Regardless of wealth, we all buckled down during the recent recession. But the economy has rebounded and there is endless opportunity for luxury marketers. There’s one caveat. Luxury marketers must be strategic in their approach and most of all, truly focus on the consumer. The era of the aspirational consumer is gone. Now, luxury consumers demand your full attention and welcome personalization and customization.
At yesterday’s Luxury Daily Luxury Insights Summit, we all walked away with a wealth of knowledge (no pun intended). Cara David, managing partner of YouGov, presented some key findings from the Survey of Affluence & Wealth (YouGov/TimeInc). The key themes included:
- A Global Affluent World: Global wealth was $263 Trillion in 2014 and is estimated to be $281 Trillion in 2015. And, more than 3/4 of that wealth is help by the top 10%.
- Fear of Edges: Qualitative concerns dominate the world of affluence, including unquantified risk, social justice, economy, and political corruption.
- The Time Has Come: There’s an estimated 6.6% increase in luxury spending in 2015. In fact, 42% of global luxury consumers are looking forward to buying luxury goods and services more than they did a year ago.

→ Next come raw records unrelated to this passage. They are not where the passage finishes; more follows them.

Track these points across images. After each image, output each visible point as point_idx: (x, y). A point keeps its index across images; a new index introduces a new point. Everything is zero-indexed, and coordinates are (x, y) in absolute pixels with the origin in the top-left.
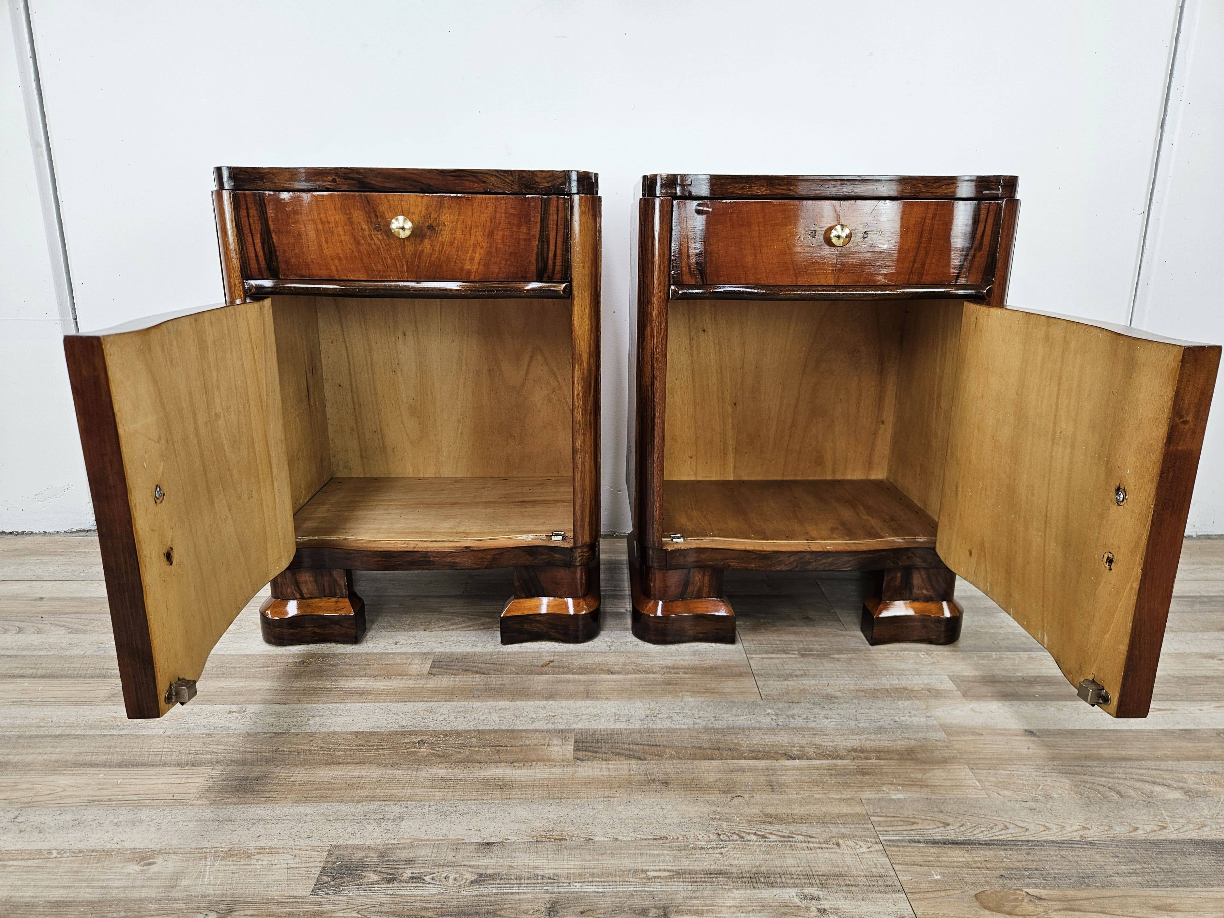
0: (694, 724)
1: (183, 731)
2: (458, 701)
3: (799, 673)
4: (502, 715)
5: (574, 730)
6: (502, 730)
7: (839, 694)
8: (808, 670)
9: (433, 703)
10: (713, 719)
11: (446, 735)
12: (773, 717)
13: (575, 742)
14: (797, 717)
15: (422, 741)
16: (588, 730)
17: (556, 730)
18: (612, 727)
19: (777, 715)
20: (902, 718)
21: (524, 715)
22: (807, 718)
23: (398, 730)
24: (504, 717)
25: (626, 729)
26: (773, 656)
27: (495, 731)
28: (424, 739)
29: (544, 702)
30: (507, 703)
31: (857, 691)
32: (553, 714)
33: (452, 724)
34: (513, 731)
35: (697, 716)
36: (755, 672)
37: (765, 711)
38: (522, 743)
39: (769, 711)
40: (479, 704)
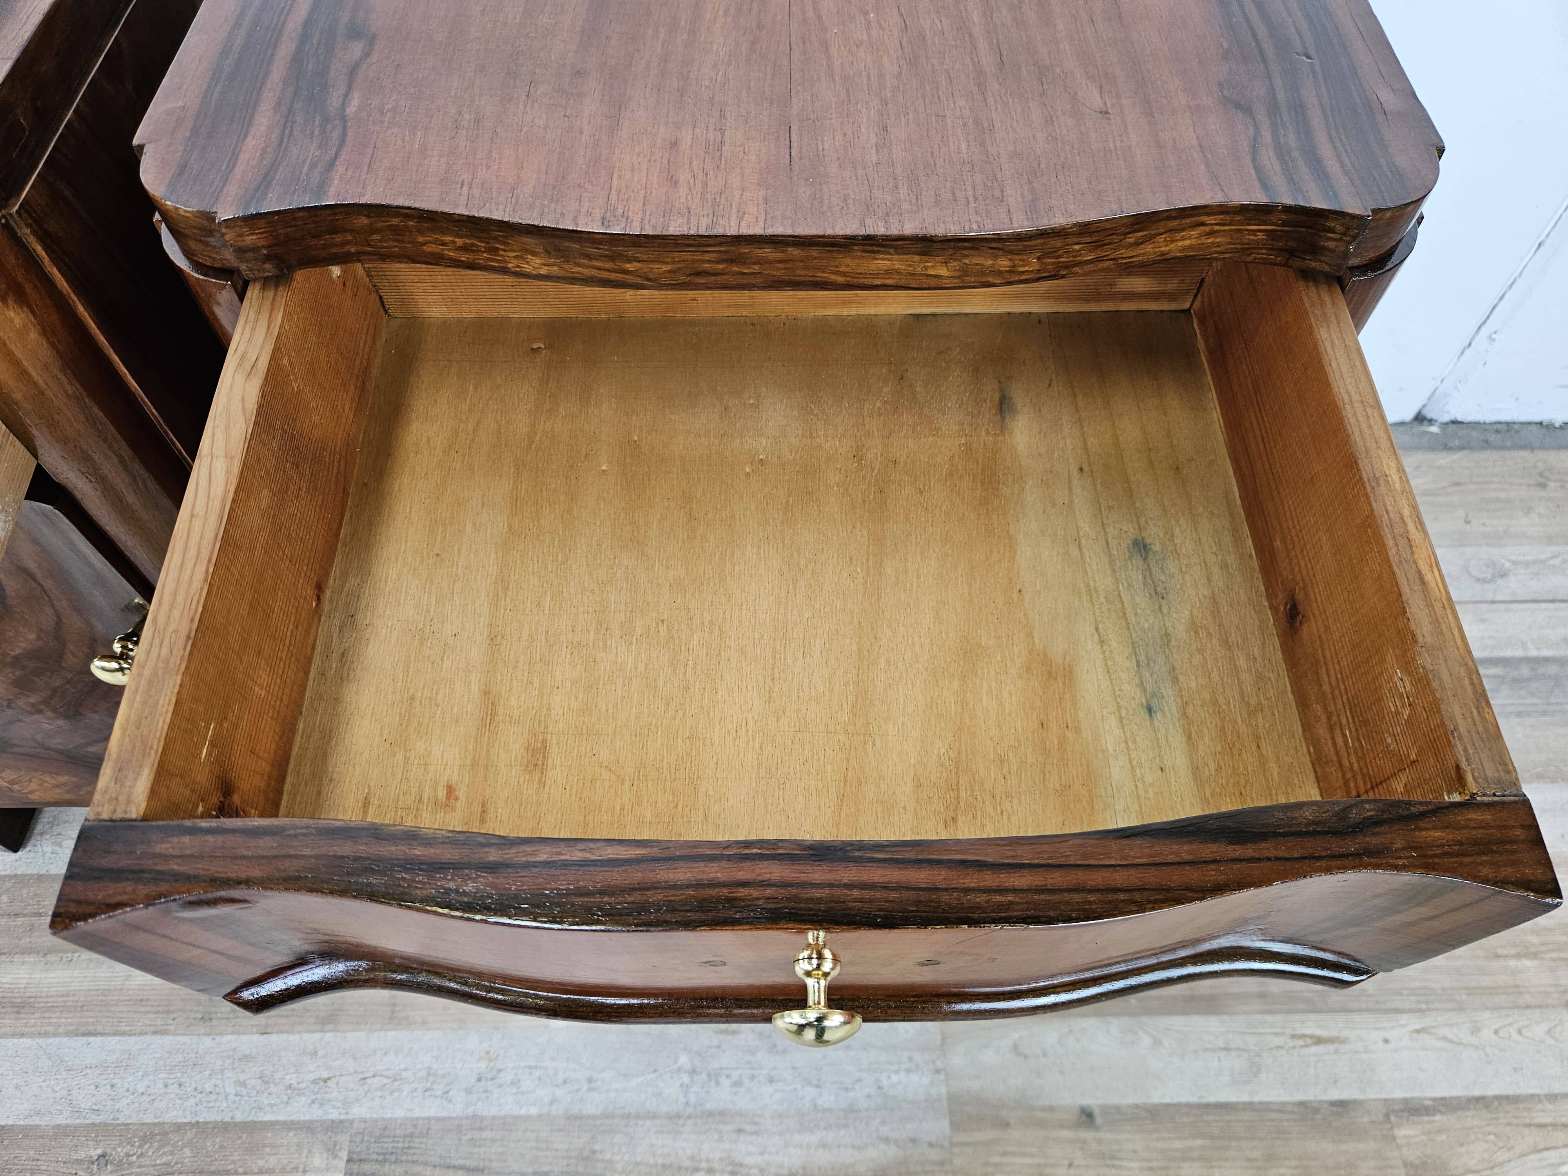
0: (553, 1101)
2: (175, 1034)
4: (242, 1077)
5: (352, 1122)
6: (236, 1124)
9: (133, 1039)
11: (144, 1139)
12: (686, 1079)
13: (349, 1161)
15: (103, 1155)
16: (376, 1121)
17: (323, 1122)
18: (418, 1113)
19: (693, 1072)
20: (895, 1078)
21: (278, 1076)
22: (738, 1084)
23: (69, 1121)
24: (243, 1084)
25: (439, 1119)
27: (225, 1127)
28: (108, 1151)
29: (317, 1036)
30: (256, 1038)
32: (325, 1075)
33: (156, 1104)
34: (252, 1127)
35: (561, 1077)
38: (261, 1163)
40: (207, 1041)
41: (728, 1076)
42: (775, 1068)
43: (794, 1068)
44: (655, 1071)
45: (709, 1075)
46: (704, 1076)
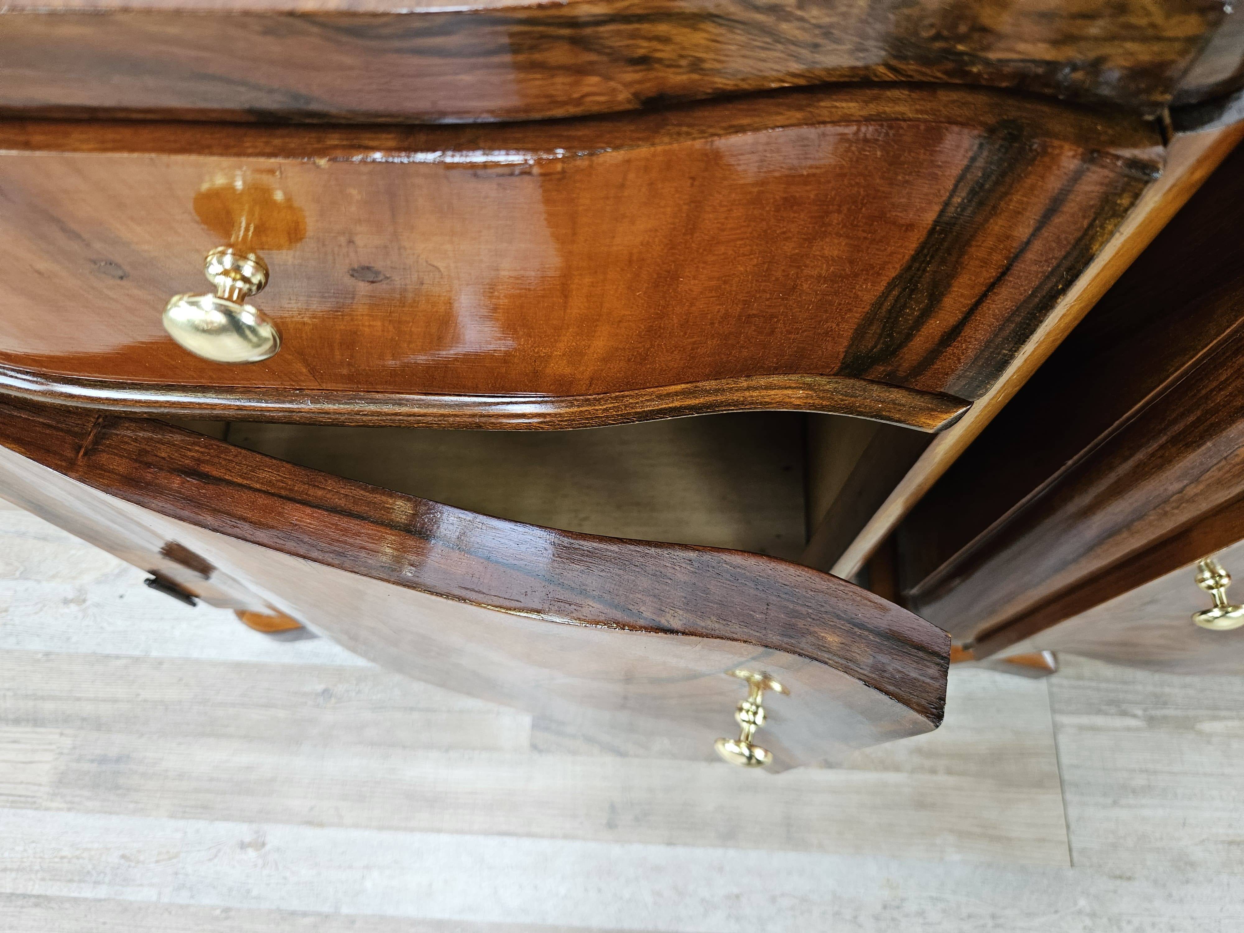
1: (183, 898)
2: (585, 840)
3: (1140, 781)
4: (657, 888)
7: (1197, 854)
8: (1155, 772)
9: (546, 843)
10: (990, 923)
12: (1088, 922)
14: (1124, 924)
19: (1093, 915)
21: (691, 888)
23: (502, 919)
24: (660, 894)
26: (1099, 721)
29: (721, 851)
31: (1231, 843)
32: (735, 890)
35: (965, 911)
36: (1067, 777)
37: (1075, 904)
39: (1082, 903)
41: (1129, 922)
42: (1174, 917)
43: (1192, 918)
44: (1056, 912)
45: (1110, 920)
46: (1105, 920)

- Enlightened Choice: There has been a journey from blind consumption to enlightened choice. Now seeking craftsmanship, value, service, and true uniqueness.
So, what’s the next big thing in luxury marketing? Reciprocity. By reciprocating with consumers, marketers are personalizing their experience and empowering the consumer to customize as well. Nearly 60% will consider a brand when messaging, websites, and apps are tailored to them.
Quoting Cara, “Luxury is a necessity but brands are not.” Whether in denial or not, brand loyalty is dropping, as luxury consumers have become brand immune. That’s why targeting your audience, using insights to best understand them, and tailoring your outreach is critical. Make it your business to get personal.
Are you finding that personalized messaging is helping you to gain a larger share of the market?